Be sure you do not have any unnecessary background programs running to take up RAM or cause conflicts.
----------------------------------------- 

Cookie21376, since you have intergrated graphics, your RAM is being shared with the motherboard just to run other programs....and you want to keep as much as possible focused on the game. Rowan, the same for you if your computer also has Intel Graphics.

I would suggest you both get another Gig of RAM. More if possible, to run both your VISTA and for the game. It's a cheap and quick way to upgrade your video/graphics. If you haven't already, you both might want to update its drivers as well. 

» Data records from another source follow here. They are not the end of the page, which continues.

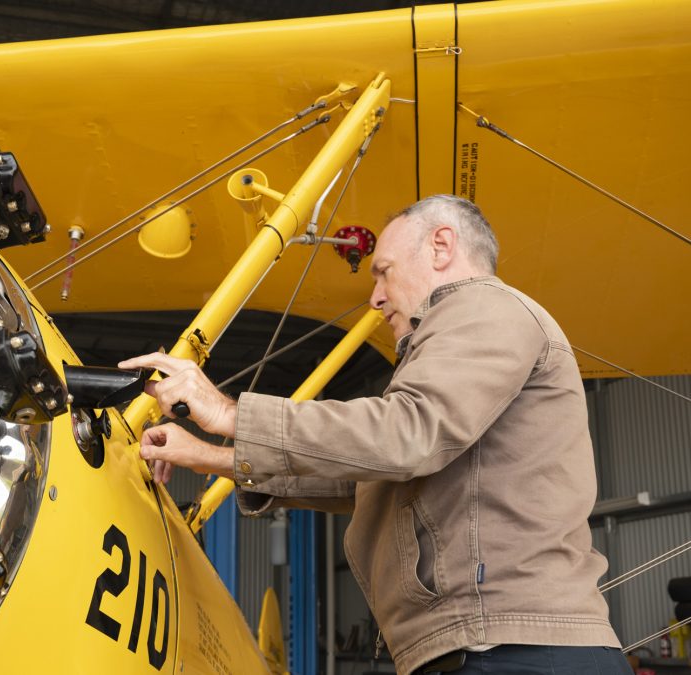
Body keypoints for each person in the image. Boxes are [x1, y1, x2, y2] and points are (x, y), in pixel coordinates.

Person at [119, 195, 629, 675]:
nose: (375, 297)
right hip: (492, 648)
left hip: (511, 652)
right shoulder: (453, 343)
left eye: (384, 271)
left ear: (442, 246)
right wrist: (209, 456)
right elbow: (368, 477)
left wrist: (228, 412)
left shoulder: (483, 307)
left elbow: (406, 435)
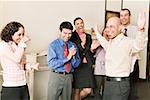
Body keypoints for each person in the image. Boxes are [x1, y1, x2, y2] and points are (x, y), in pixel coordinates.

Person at [94, 12, 147, 100]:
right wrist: (96, 31)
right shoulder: (111, 42)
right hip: (109, 84)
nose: (108, 29)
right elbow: (103, 42)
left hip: (119, 84)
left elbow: (139, 45)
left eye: (112, 26)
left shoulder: (127, 42)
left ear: (120, 28)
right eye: (107, 26)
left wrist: (140, 30)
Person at [47, 21, 80, 100]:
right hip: (56, 76)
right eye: (65, 33)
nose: (67, 36)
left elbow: (76, 64)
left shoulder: (73, 45)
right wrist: (67, 58)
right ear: (60, 31)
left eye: (69, 33)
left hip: (69, 76)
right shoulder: (53, 45)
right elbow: (52, 64)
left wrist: (74, 56)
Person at [120, 8, 146, 100]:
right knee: (122, 87)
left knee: (133, 87)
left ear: (129, 16)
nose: (123, 18)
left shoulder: (137, 29)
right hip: (121, 63)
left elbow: (141, 43)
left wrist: (141, 29)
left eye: (126, 15)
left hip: (133, 61)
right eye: (121, 15)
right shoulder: (116, 29)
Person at [0, 21, 30, 100]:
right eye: (19, 34)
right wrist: (22, 44)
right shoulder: (3, 45)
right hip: (11, 87)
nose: (22, 37)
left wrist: (29, 66)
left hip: (23, 84)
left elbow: (21, 63)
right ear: (11, 34)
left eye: (23, 34)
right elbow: (16, 59)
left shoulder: (16, 45)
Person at [69, 17, 95, 100]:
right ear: (75, 26)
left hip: (87, 65)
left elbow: (89, 50)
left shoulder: (88, 36)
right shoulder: (72, 36)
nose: (80, 25)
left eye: (81, 23)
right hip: (77, 65)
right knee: (77, 89)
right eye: (77, 24)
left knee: (88, 89)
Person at [90, 28, 109, 100]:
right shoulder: (97, 41)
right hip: (98, 70)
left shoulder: (111, 42)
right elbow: (92, 49)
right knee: (97, 90)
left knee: (106, 91)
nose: (106, 34)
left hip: (108, 70)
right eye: (105, 32)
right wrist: (102, 40)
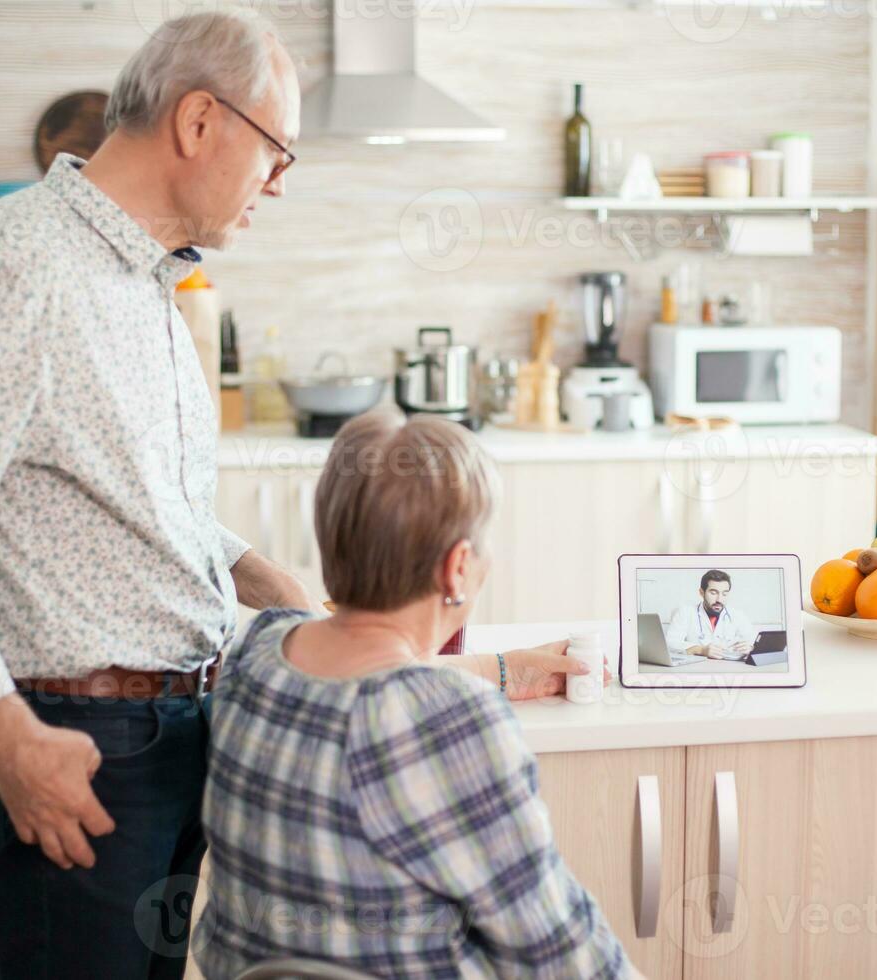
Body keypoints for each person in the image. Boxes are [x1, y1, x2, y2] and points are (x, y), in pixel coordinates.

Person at [0, 13, 583, 979]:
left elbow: (116, 485)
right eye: (278, 152)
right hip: (81, 747)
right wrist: (11, 744)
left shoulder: (144, 277)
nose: (279, 182)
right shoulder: (25, 269)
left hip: (174, 736)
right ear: (197, 122)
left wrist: (250, 566)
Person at [196, 412, 636, 980]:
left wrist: (499, 669)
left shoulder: (256, 654)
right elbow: (565, 955)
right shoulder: (453, 722)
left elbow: (361, 675)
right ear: (457, 568)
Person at [664, 569, 756, 659]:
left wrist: (751, 648)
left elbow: (753, 641)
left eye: (724, 594)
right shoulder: (685, 612)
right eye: (713, 593)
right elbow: (670, 644)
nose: (719, 600)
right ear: (701, 592)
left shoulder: (738, 615)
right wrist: (700, 650)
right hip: (696, 668)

Right now RAM prices are pretty low. I recently up bought two extra sticks for my Dell Inspiron 530 Intel Core 2 Duo 2.2ghz for a total of 3 Gigs of RAM. (I have WinXP Home 32 bit) Although I have a separate Nvidia Geforce 8300 GS card....the game's demands were such only "Low to Medium" settings for my particular card. As my Inspiron came with one Gig RAM, the two extra Gigs, certainly helped made sure the game ran smoother and I could tweak some settings a wee bit higher. It also meant fewer crashes after long hours of playing.


----------



## pharoah (Aug 28, 2006)

be sure to list your system specs.this will help us help you.


----------



## kinoy121 (Dec 5, 2009)

Ok guys im experiencing a problem too When I load up Oblivion It shows a black box on the top left of the screen after a few seconds of waiting an error pops up saying "Oblivion has stopped working; A problem caused the program to stop working corretly.Windows will close the program and notify you if a solution is available." **Close Program** 

Here are my system specs:

CPU:Intel Pentium Screen:15.4 WXGA (1280x800)
Dual-Core Processor Graphics:Mobile Intel Graphics
T2390, Enhanced Intel Nedia Accelerator X3100
SpeedStep Technology OS:Windows Vista Home Premium
1.86 GHz
Memory:2GB/Go DDR2 SDRAM
HDD:160GB/Go
WLAN:802.11 b/g



I have already tried installing Oldblivion into the oblivion folder and tried running it but nothing seems to happen. Need help. I wants to play this game badly


----------



## ebackhus (Apr 21, 2005)

It's a laptop and the integrated chip probably doesn't support the game.


----------



## kinoy121 (Dec 5, 2009)

Awts, SO that means I can't play it ever?


----------



## ebackhus (Apr 21, 2005)

Probably not. Intel graphics are rubbish for most modern and semi-modern games.


----------



## kinoy121 (Dec 5, 2009)

What if I moved the files of Oblivion onto my XP computer? (COMPUTER not LAPTOP) It's erm.. yeah well I think its running on intel so ... yeah i'll be waiting for an answer haha..


----------



## Lord Sirian (Jan 14, 2007)

What are the system specs for your computer? If you install it on that computer *and it meets the recommended requirements* you shouldn't have troubles.


----------



## kinoy121 (Dec 5, 2009)

Alright i'll check it but right now im at my cousin's house so i'll have to wait.


----------



## dr1ttz (Jan 10, 2010)

Same prob as above.
Wondered if it had to do with graphics card
here are the specs...

OS: Windows 7 Pro
CPU: Intel Core Duo CPU T7500 [email protected] 2.2GHz
RAM: 2 GB
Graphics: NVIDIA Quadro NVS 140M


----------



## kinoy121 (Dec 5, 2009)

Awts sorry for long wait but i've tried moving it to my comp however it cannot mount the program to .iso so.. yeah i tried using daemon tools to mount it.


----------



## bigkuhuna (Jan 10, 2010)

acer labtops work with oblivion
1gig ram
videocard 950 intel
windows 7


----------